View Full Version : Mississippi's Available beds are indicator of future prison populations


Amy
05-12-2004, 10:57 AM
By: Tim Kalich , Editor 05/11/2004

'You build them, they are going to be full,' attorney says


The rates of illiteracy, joblessness and single-parent households have all been cited as reliable indicators of future prison populations.

The most reliable indicator of all, however, is the number of prison beds available, according to prisoner rights attorney Ron Welch.

"It's a 'Field of Dreams' effect," Welch told the Greenwood Rotary Club Monday. "You build them, they are going to be full."

Welch has watched the state's prison population and corrections budget balloon over the past three decades.

In 1972, Mississippi's corrections system consisted of 1,800 inmates, 100 employees and one facility - the state Penitentiary at Parchman. The corrections budget was about $1 million annually.

Today, there are 21,000 inmates being housed in three state-operated prisons, five private prisons, 11 regional jails as well as a host of county jails and community work centers. The corrections budget this year was $290 million.

"Those are big bucks that we are spending, and we're one of the poorest states in the country," he said.

The corrections budget is draining money away from education, health care and other state priorities, Welch said. Mississippi currently spends about four times as much housing a prisoner as it does educating a public school child, he said.

Welch said the prison expansion that has occurred in the past decade has been fueled heavily by the economic motivations of private prison operators, prison builders and prison communities, which see the lock-ups as engines of economic development.

Politicians want to please all of these, Welch said.
Welch credits the private prison lobbyists for the "truth-in-sentencing" law that Congress passed in the mid-1990s, which encouraged states to require that certain violent offenders serve at least 85 percent of their sentence before being eligible for release.

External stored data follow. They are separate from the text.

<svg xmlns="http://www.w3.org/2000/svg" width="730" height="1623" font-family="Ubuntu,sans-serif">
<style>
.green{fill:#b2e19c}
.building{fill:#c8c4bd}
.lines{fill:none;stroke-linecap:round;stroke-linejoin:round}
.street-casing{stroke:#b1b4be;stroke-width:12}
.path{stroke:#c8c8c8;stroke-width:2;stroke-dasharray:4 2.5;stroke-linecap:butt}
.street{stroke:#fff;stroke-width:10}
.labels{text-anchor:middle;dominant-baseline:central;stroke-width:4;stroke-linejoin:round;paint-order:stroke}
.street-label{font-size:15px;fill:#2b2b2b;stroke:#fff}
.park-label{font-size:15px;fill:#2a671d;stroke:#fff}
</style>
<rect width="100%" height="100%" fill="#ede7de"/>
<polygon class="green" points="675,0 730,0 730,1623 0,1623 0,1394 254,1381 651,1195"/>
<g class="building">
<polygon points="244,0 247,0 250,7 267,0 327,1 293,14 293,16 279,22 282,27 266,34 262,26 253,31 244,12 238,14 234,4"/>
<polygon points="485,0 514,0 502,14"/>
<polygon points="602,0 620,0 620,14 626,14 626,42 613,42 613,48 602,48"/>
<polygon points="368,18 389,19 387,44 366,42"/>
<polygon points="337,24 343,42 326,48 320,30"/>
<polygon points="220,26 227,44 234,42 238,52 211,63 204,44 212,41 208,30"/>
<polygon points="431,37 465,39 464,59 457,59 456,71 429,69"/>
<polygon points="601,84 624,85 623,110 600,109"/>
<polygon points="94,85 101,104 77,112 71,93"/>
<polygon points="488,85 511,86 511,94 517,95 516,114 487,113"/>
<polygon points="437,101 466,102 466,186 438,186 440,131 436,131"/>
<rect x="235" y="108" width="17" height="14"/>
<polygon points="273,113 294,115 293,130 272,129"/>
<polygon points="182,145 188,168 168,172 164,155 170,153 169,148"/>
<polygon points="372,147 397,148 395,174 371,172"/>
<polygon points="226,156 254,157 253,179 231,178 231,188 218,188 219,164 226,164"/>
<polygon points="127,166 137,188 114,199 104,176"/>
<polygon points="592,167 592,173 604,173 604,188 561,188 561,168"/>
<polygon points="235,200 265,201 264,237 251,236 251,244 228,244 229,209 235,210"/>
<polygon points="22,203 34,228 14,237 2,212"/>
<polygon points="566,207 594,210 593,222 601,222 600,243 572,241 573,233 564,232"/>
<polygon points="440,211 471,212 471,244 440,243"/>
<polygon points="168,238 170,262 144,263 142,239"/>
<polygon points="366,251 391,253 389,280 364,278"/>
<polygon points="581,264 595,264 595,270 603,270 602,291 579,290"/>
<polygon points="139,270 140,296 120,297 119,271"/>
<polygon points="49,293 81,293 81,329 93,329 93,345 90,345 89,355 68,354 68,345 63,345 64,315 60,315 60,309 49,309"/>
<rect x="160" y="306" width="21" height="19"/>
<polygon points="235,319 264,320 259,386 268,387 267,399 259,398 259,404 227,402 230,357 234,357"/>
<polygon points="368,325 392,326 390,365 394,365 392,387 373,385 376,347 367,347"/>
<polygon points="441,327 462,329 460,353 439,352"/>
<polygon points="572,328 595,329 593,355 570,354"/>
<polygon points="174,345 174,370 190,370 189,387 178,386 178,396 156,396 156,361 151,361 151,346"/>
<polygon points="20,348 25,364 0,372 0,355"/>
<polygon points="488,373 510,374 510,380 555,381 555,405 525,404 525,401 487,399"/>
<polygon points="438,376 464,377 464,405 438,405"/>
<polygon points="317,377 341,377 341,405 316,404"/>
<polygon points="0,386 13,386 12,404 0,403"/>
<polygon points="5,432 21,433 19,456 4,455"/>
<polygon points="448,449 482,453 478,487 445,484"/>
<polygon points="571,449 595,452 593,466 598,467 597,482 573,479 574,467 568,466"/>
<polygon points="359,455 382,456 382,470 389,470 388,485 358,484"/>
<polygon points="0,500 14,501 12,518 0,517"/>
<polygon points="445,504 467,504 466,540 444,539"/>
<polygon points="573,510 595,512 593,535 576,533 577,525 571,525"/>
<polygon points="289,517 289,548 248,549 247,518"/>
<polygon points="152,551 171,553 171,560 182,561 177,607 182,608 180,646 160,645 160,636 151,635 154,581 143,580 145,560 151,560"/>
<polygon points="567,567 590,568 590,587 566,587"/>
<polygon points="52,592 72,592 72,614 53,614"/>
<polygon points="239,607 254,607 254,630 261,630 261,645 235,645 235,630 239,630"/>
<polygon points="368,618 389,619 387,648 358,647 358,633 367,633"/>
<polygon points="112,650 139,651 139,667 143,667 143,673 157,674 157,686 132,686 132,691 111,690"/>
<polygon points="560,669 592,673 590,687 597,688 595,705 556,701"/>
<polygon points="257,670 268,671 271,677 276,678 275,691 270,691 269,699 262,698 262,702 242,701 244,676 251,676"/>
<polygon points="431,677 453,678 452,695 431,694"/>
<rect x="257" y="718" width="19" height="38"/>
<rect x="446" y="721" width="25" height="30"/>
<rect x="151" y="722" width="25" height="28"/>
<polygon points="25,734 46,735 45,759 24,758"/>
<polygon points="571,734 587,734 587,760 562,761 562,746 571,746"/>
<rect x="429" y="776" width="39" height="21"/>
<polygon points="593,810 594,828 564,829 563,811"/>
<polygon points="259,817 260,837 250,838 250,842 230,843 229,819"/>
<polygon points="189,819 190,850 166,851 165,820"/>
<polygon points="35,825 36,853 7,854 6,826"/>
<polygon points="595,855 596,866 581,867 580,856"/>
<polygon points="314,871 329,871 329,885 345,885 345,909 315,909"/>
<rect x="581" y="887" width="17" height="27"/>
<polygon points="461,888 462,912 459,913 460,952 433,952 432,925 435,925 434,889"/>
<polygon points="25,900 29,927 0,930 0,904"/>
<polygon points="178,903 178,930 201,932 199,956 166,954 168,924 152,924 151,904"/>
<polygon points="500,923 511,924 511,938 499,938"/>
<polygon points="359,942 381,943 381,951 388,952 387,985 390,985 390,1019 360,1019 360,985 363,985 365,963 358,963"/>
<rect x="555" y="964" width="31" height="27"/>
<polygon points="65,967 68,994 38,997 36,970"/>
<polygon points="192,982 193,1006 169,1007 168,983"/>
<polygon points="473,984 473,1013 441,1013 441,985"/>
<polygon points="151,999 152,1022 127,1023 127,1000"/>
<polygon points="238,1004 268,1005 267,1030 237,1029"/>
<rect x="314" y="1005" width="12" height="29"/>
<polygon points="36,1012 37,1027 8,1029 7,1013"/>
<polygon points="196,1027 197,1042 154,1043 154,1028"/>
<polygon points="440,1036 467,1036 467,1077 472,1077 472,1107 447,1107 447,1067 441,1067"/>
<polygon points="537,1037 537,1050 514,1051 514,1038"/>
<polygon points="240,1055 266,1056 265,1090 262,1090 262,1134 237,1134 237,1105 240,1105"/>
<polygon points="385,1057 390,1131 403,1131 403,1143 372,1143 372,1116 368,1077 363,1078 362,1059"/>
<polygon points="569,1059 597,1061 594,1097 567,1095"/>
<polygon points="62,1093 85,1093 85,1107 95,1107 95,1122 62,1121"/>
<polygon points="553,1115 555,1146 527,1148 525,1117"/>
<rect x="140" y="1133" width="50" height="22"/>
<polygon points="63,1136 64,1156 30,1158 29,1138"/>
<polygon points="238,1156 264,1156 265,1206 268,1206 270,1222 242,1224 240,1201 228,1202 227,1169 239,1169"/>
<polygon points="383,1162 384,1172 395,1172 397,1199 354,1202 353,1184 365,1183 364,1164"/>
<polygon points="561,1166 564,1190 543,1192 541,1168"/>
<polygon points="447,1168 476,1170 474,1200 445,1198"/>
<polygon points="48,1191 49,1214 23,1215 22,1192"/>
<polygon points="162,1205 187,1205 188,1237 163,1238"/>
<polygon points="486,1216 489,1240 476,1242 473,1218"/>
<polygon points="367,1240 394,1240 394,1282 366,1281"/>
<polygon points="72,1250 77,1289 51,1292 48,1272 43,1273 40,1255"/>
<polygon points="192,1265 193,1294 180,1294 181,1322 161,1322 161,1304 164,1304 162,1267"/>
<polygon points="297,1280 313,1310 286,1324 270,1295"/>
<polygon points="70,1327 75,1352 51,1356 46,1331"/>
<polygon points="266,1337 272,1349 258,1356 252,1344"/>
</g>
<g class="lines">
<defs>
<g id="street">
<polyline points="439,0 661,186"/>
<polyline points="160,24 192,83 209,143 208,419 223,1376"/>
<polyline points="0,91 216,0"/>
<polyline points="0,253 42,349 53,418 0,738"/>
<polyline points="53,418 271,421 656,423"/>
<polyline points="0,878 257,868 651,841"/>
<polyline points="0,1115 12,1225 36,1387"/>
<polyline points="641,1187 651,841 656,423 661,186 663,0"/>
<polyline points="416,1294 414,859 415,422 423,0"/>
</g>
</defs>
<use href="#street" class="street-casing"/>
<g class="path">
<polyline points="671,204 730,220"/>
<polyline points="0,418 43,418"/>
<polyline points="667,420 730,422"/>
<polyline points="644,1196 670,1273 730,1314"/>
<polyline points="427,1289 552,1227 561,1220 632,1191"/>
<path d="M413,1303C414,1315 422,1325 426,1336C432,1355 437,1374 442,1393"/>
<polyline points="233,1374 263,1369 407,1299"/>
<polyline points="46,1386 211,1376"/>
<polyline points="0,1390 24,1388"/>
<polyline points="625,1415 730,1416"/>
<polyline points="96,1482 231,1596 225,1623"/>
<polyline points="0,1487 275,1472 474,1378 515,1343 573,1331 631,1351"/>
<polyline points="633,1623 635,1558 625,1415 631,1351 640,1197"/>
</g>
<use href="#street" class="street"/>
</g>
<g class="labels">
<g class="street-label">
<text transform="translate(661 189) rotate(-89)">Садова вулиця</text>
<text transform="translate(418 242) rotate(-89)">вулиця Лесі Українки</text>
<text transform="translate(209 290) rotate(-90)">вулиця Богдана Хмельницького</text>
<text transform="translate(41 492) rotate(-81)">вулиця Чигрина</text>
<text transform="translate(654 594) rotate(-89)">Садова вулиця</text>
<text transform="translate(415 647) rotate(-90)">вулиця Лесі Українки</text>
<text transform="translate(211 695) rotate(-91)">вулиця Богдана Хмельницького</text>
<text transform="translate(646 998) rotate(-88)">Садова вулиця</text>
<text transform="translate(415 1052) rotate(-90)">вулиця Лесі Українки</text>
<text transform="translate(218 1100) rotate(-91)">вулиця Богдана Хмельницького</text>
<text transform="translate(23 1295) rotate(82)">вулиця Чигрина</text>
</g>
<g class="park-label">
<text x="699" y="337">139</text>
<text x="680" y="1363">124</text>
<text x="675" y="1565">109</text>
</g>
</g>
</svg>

Mississippi adopted an even stricter law, applying the 85 percent rule to all felonies.

Although the Legislature two years ago relaxed the rule for some non-violent offenders, Welch said it has not gone far enough to curb the inmate population, which has more than doubled in Mississippi since the truth-in-sentencing law was enacted.

Welch said the law should be further amended to give judges more discretion in sentencing offenders. Also, he said, the Department of Corrections should be given more flexibility to reward inmates who work or go to school with additional time off their sentences. Welch said that incentive is one of the few carrots that works in molding inmate behavior.

"If you can reduce your prison sentence by standing on your head and scratching your nose, they'll do it. It's OK in the prison culture to do it."